My last company, Midmark, was the shining star of employee onboarding. I can’t say enough fabulous things about this company and how much they truly care about their employees. (No, they aren’t paying me to say this and I haven’t been employed there for more than a year!)

On my first day, one of my teammates took me out to a nice lunch and made me feel like Midmark was a place where I’d have colleagues who cared about me as a person. The week I was hired, Midmark actually sent a box to my house filled with welcome materials – a nice water bottle with the company’s logo, a shirt, a gift card to a local restaurant they owned, etc. They also gave me a booklet that contained everyone’s names and titles, and how everyone’s teams were connected, as well as a book they’d created about the company so I completely understood the history of the company from day one. EXCELLENT.

Contrast that to another company I was at who literally dropped me off at my new workspace and it was disgusting. Push pins all over the floor, dead bugs belly up, no one talked to me for days. The culture didn’t improve from there, so it was a fairly solid indication of the company’s focus on culture.

Beginnings are so important. As I’ve been reading through Daniel Pink’s latest book, “When”, I’ve realized even more how much beginnings set the tone for everything – from first days on the job, project kickoffs, first dates, etc. As the years pass, your memory fades. I’ve been working only 8 years and already a lot of days from past jobs are fading. But I remember those first days and how they directly affected my outlook of the company and my motivation to achieve my greatest work for the mission of the company.

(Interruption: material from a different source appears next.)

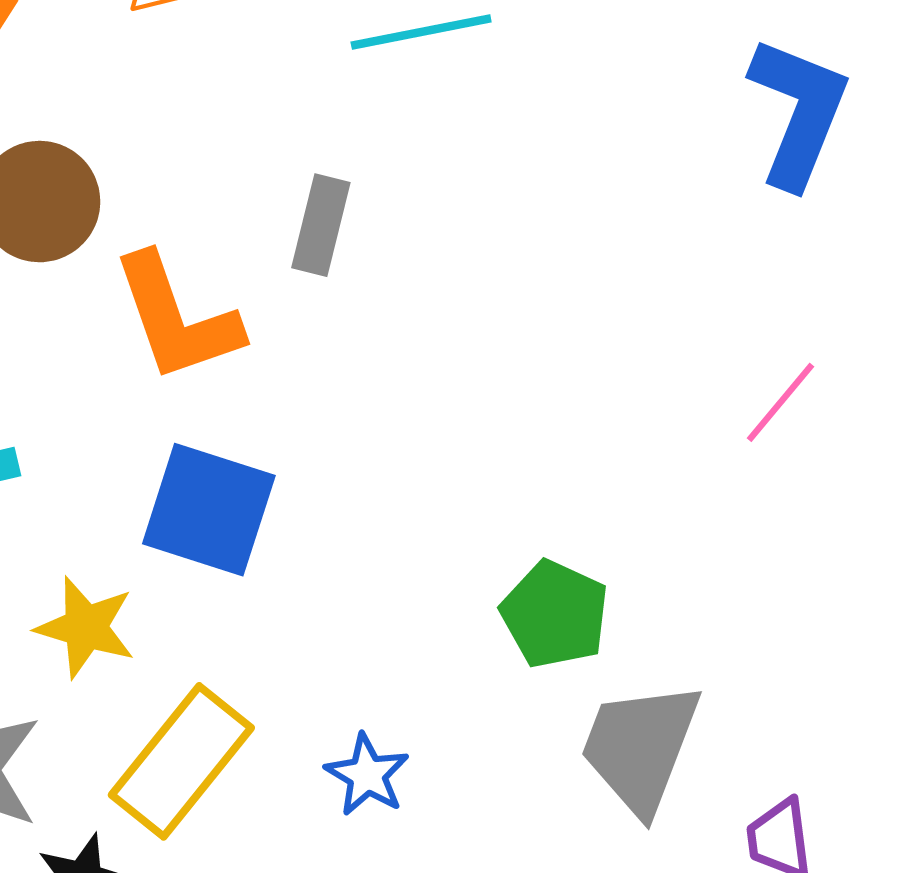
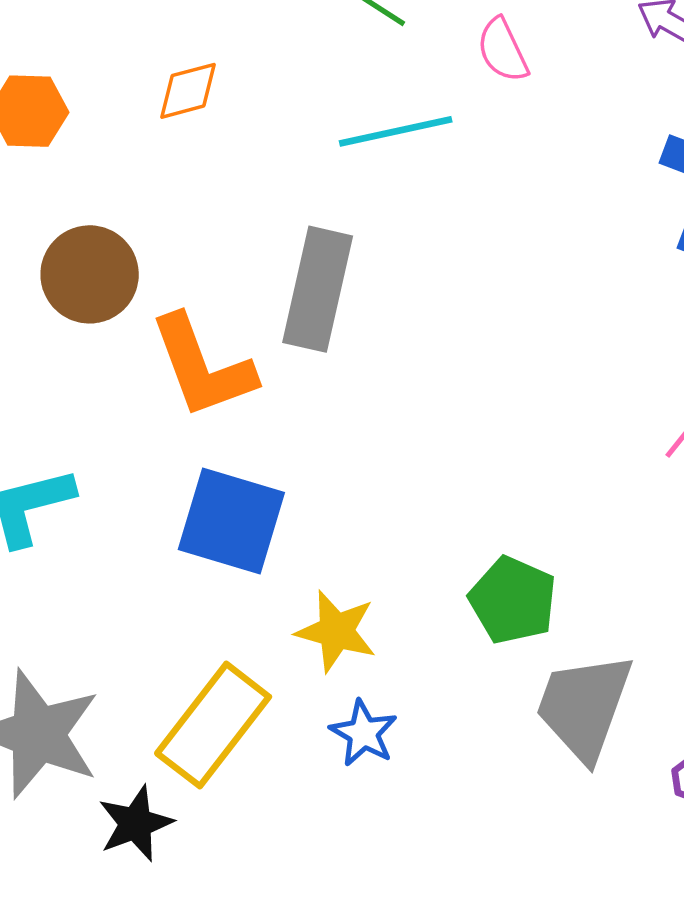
gray rectangle: (321, 225) -> (318, 289), size x1.5
yellow star: (86, 627) -> (336, 631), moved

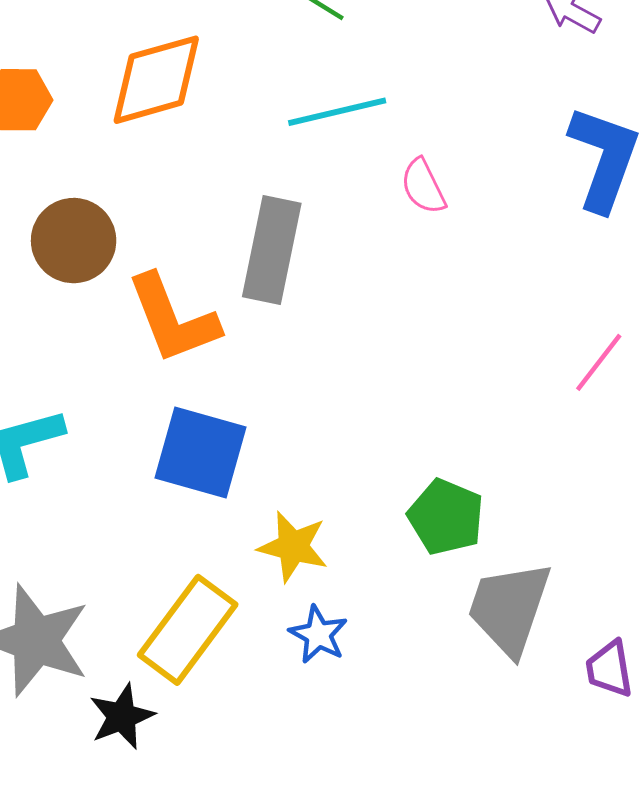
pink semicircle: (503, 50) -> (423, 186), moved
orange diamond: (188, 91) -> (156, 80), size x1.8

There has always been a clear distinction in my motivation for work, depending on my view of the company. For a company like Midmark, I thought and still believe they are one of the few corporations that actually lives up to its motto: Because We Care. When I worked, I cared about doing a good job for the company as well as myself. With other companies that put zero effort into employee culture and onboarding, my motivation was more often about doing a great job so that I could make myself a more skilled, valuable person in the workforce for the future. (I am also passionate about making the web a more accessible place, so much of my motivation rests in that more than anything else!)

Of course, there is much more to being a good company than proactively creating a happy employee onboarding experience. But it sets the tone and it goes a long way toward starting your employees off running with your mission. If you’re not a company and just a regular person, say hello to a new person. Take them to lunch. It means more than you know. If you’re the company, show your employees you care because I guarantee they’ll care about you, too.